- [Zu erledigende Aufgaben]
**A.** Welcher Bibelstelle ist laut dem Text über Zweit- und Drittehen in der Orthodoxie die Evangelienlesung der „Ordnung der Krönung“ entnommen?
**B.** Entnimm dem Text über Zweit- und Drittehen in der Orthodoxie wortgetreu die Passage von „Die Nichtzulassung zur“ bis einschließlich „Problem empfunden wurde.“.
┌─ Textabschnitt
Zur Praxis von Zweit- und Drittehen in der Orthodoxie„… besser, zu heiraten, als zu brennen“

In der Diskussion über das Apostolische Schreiben „Amoris Laetitia“ und die Frage nach einem möglichen Kommunionempfang von wiederverheirateten Geschiedenen wurde immer wieder auf die Praxis der orthodoxen Kirchen verwiesen. Wie aber sieht diese überhaupt aus?

Orthodoxe Hochzeit
© KNA

Die Nichtzulassung zur Kommunion, die die römisch-katholische Kirche bei wiederverheirateten Geschiedenen im Regelfall praktiziert, ist ein strittiges Thema, das über diese Kirche hinaus heftig diskutiert wird. Mit Blick auf die Praxis der orthodoxen Kirche, die eine zweite, ja auch eine dritte Ehe erlaubt, erwarten viele Betroffene von ihr eine ökumenische Hilfestellung, zumal diese orthodoxe Praxis auch in Zeiten der stärkeren Konfrontation zwischen den beiden Kirchen nicht als maßgebliches Problem empfunden wurde.

Nach den Worten Christi ist die Ehe unauflöslich (Mt 19,3ff.). Dies lehren sowohl die orthodoxe als auch die römisch-katholische Kirche. Doch hat die Kirche im Osten in ihrer pastoralen Praxis seit früheren Zeiten festgestellt, dass die christliche Ehe unter den Bedingungen dieser Welt ein Ende finden kann – sei es aufgrund des Todes eines der Ehepartner oder einer Scheidung, die in der Orthodoxie auch kirchlich möglich ist. Deswegen lässt sie bis heute eine zweite und dritte Eheschließung zu, die sie gottesdienstlich begleitet. Was sind die Bedingungen und Konsequenzen der Wiederheirat? Ein Blick auf den Traugottesdienst kann hier weiterhelfen.

In der orthodoxen Kirche sind die Gottesdienstordnungen seit Jahrhunderten festgelegt, deshalb scheinen sie in Stein gemeißelt zu sein. Dies verbietet allerdings nicht die Abfassung neuer Texte, um ein neu eingeführtes Fest (etwa den „Tag der Schöpfung“) oder einen neuen Heiligen liturgisch zu würdigen. Die Unveränderlichkeit der Gottesdienste betrifft sowohl die Gebete als auch die Lesungen der jeweiligen Feier.

Der orthodoxe Traugottesdienst

Die Evangelienlesung der „Ordnung der Krönung“ (Eheschließung) ist Joh 2,1–11 entnommen. Es fällt auf, dass sich die Kirche die Geschichte der Hochzeit zu Kana, die ihren Höhepunkt im ersten Wunder Christi – der Wandlung des Wassers zu Wein – findet, dafür ausgesucht hat, obwohl die Evangelien andere Stellen beinhalten, bei denen Jesus über die Unauflöslichkeit der Ehe spricht. Das gilt etwa in seinem Gespräch mit den Pharisäern in Mt 19,1–12 beziehungsweise Mk 10,1–12, wo auch auf Gen 2,24 („sie werden ein Fleisch“) hingewiesen wird.
└─
┌─ Auszug aus Datensatz
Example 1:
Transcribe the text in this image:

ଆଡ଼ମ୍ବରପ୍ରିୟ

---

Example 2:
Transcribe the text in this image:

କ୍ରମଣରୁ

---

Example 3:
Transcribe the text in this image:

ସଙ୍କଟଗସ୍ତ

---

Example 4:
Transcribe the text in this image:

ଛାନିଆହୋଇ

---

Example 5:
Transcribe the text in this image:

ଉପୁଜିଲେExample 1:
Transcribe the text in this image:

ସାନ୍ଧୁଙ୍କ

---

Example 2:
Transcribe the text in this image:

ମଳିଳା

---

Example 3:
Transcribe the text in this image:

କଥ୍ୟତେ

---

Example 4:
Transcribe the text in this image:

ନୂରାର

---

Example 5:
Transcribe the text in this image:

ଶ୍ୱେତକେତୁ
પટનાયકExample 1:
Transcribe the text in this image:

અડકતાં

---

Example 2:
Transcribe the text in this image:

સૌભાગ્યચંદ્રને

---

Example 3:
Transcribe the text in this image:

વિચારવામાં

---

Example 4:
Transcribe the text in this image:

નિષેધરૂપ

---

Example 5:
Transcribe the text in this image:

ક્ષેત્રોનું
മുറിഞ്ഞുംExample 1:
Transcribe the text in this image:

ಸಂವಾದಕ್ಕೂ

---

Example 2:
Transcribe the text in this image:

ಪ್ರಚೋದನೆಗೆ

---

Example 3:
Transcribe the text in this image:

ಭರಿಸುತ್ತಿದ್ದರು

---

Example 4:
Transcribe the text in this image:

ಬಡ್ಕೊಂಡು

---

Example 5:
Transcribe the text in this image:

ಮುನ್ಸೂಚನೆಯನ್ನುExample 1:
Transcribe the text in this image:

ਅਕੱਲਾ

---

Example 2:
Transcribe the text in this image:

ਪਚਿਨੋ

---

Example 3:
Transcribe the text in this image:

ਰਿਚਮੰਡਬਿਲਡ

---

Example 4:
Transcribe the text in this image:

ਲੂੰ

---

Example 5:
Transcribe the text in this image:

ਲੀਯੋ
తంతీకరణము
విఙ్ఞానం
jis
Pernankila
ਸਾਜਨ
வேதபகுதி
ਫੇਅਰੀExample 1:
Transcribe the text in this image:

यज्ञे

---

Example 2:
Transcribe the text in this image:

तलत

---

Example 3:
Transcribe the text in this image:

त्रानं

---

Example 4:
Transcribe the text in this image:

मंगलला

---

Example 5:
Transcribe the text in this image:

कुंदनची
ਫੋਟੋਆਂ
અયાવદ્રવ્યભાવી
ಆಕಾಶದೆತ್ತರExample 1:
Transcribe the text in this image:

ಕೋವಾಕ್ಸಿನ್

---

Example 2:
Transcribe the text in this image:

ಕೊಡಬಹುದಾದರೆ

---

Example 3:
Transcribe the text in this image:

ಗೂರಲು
└─
- [Ergebnisse je Aufgabe]
**A.** Joh 2,1–11

**B.**
Die Nichtzulassung zur Kommunion, die die römisch-katholische Kirche bei wiederverheirateten Geschiedenen im Regelfall praktiziert, ist ein strittiges Thema, das über diese Kirche hinaus heftig diskutiert wird. Mit Blick auf die Praxis der orthodoxen Kirche, die eine zweite, ja auch eine dritte Ehe erlaubt, erwarten viele Betroffene von ihr eine ökumenische Hilfestellung, zumal diese orthodoxe Praxis auch in Zeiten der stärkeren Konfrontation zwischen den beiden Kirchen nicht als maßgebliches Problem empfunden wurde.